HQ of the Council of the European Union, Justus Lipsius building, meeting room for working groups [detail] (2007) by Szilas. Via Wikimedia (CC BY-SA 3.0)

Velvet Gloves & Iron Fists

Al Gorman Managing Leave a Comment

A post by Al Gorman

The managerial objective of every workplace is to create a supercharged environment where employees work in cooperation with each other, employing individual best effort, to deliver the outputs defined within the task assignments delegated by management to the employees. A little later we’ll explore the concept of Objectivisim…objective/ objectivism seems compatible doesn’t it? The reality is at times perhaps and at other times perhaps not.

Does the managerial leader who holds up the proposition that employees genuinely desire to be productive contributors at work have idealist blinders on? Or, does he or she have the pulse on the genuine objective of individuals in their employment relationship? Theory ‘X’ or theory ‘Y’? Inclusion or command and control?

The reality is one nor the other employed exclusively will deliver the goal. There appears to be a fine line between inclusion and input and ambiguity in authority, discretion, and accountability. Within the context of inclusiveness there appears to be a real need to clarify authority particularly where the objective of the employee differs from the business objectives of the organization. Somehow it almost seems impossible to maintain order within an organization absent discipline and the occasional assertion of defining who’s boss. In our postmodern management era we’d like to believe that there is no place for exercising command and control and that we can reason with employees at all times and expect the desired outcome. I’ve arrived at the conclusion that this is an illusion bound for disaster. The extent to which the conclusion applies has some relationship with the organizational culture and mutual trust that prevails within the workplace however to believe that discipline is no longer required in today’s workplace (or at home and in society) appears entirely misguided.

For example a supervisor was assigning a task to an employee this week (one that was safe to perform and one that the employee was qualified for in terms of skill and knowledge to execute.) when the employee indicated that he was not accepting the task assignment but rather was deciding on his own accord to execute another task of his own choosing and that the supervisor would need to call someone else in on overtime to have the desired task completed. Alas, our bewildered supervisor is in a bit of a dilemma isn’t he? And, what options does he currently have? He certainly can’t say alright suit yourself go on and do what you would like and I’ll call someone else in to do what I need executed. He does the only thing he can do and indicates “my loyal employee if you do not wish to execute the task I am assigning you you will need to go home and you will not be paid today.” Well now of course he’s heavy handed, he’s command and control, hard to get along with, short on people skills and so on. Absent asserting this approach, that might also be interpreted as an assertion of dominance he’s doomed. His employees will walk all over him. If he allows this one to get away with this unruly conduct he can expect two tomorrow and even the timid employee who wouldn’t dare denounce his assignment is confused because the world shouldn’t work this way.

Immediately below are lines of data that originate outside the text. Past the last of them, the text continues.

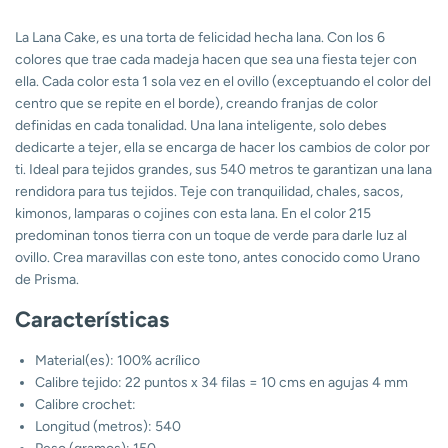
La Lana Cake, es una torta de felicidad hecha lana. Con los 6
colores que trae cada madeja hacen que sea una fiesta tejer con
ella. Cada color esta 1 sola vez en el ovillo (exceptuando el color del
centro que se repite en el borde), creando franjas de color
definidas en cada tonalidad. Una lana inteligente, solo debes
dedicarte a tejer, ella se encarga de hacer los cambios de color por
ti. Ideal para tejidos grandes, sus 540 metros te garantizan una lana
rendidora para tus tejidos. Teje con tranquilidad, chales, sacos,
kimonos, lamparas o cojines con esta lana. En el color 215
predominan tonos tierra con un toque de verde para darle luz al
ovillo. Crea maravillas con este tono, antes conocido como Urano
de Prisma.
Características
Material(es): 100% acrílico
Calibre tejido: 22 puntos x 34 filas = 10 cms en agujas 4 mm
Calibre crochet:
Longitud (metros): 540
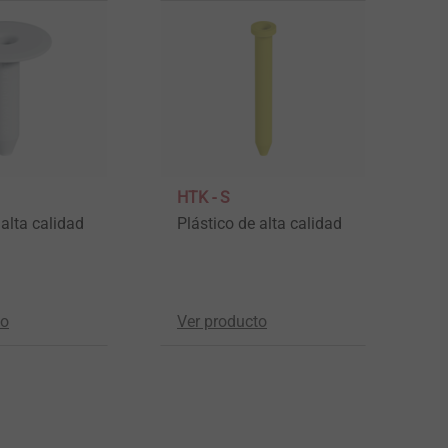
HTK - S
E
 alta calidad
Plástico de alta calidad
A
z
to
Ver producto
V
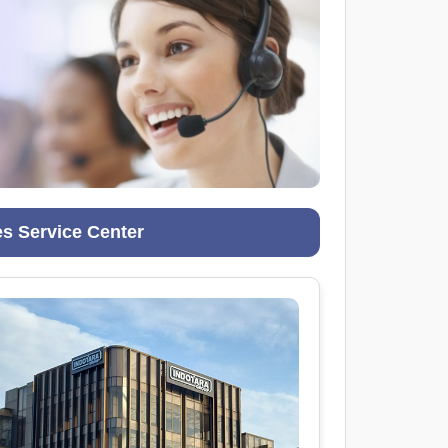
es Service Center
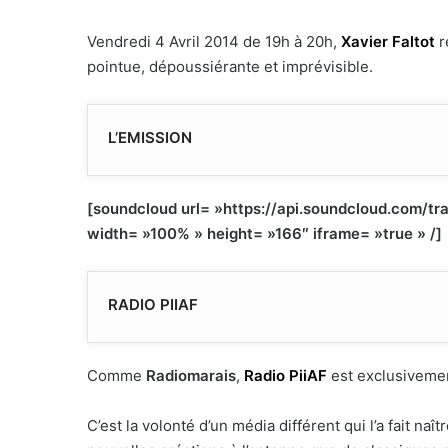
Vendredi 4 Avril 2014 de 19h à 20h,
Xavier Faltot
r
pointue, dépoussiérante et imprévisible.
L’EMISSION
[soundcloud url= »https://api.soundcloud.com/
width= »100% » height= »166″ iframe= »true » /]
RADIO PIIAF
Comme
Radiomarais
,
Radio PiiAF
est exclusivem
C’est la volonté d’un média différent qui l’a fait na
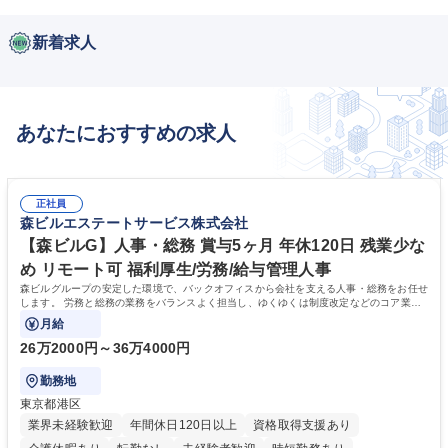
新着求人
あなたにおすすめの求人
正社員
森ビルエステートサービス株式会社
【森ビルG】人事・総務 賞与5ヶ月 年休120日 残業少な
め リモート可 福利厚生/労務/給与管理人事
森ビルグループの安定した環境で、バックオフィスから会社を支える人事・総務をお任せ
します。 労務と総務の業務をバランスよく担当し、ゆくゆくは制度改定などのコア業務
にも挑戦できる、やりがいある環境です。
月給
26万2000円～36万4000円
勤務地
東京都港区
業界未経験歓迎
年間休日120日以上
資格取得支援あり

Unfortunately, now and again one needs to put his or her foot down, fairly and respectfully of course however as one employee put it “in the real world the big dog needs to mark his territory.” I believe he’s correct. Sure some individuals give more than they take and we are entirely naive if we are believing that the honor of contributing to one’s employer and the team are objectives that each individual is endeared to. At some fundamental level we are all capitalists, and particularly the ever-present social minded trade unionist. In fact I recently decided that in today’s developed world the only real capitalists left are the trade union establishments; masters at laisser faire capitalism. The late philosopher Ayn Rand would be proud of these capitalists and the employee whom has placed his or her own wants and desires above all else for as she observed that’s the only way the world should work, promoting that all the bleeding heart socialists are only disabling the productive contribution of individuals in society. She’s called it “Objectivism” and there’s something in it, at least insofar as understanding why Joe or Mary appear to have their own interests ahead of the common good of the organization or the team.


Ayn Rand has asserted: “Man—every man—is an end in himself, not the means to the ends of others. He must exist for his own sake, neither sacrificing himself to others nor sacrificing others to himself. The pursuit of his own rational self-interest and of his own happiness is the highest moral purpose of his life. ”

A cynical view? Maybe! Yet there is definitely something substantial here. Today there is so much value placed on a harmonious workplace and the avoidance of conflict that we appear resigned to abdicating our fundamental accountabilities when push comes to shove and then complain that the “lunatics are running the asylum”. The simple fact is an inclusive and highly participative workplace is certainly desirable and authority is an essential ingredient to developing it. We all need to understand where the boundaries are and what the consequences are for moving outside of them. And, we do both the employee and the organization a disservice to allow a laisser faire attitude to prevail. If you’re plagued by that unruly employee put your foot down, crack the whip, and invoke severe and harsh punishment and the likely response from the general population is almost certain to be “It’s about time!”

Make no mistake to succeed one needs an iron fist inside that velvet glove!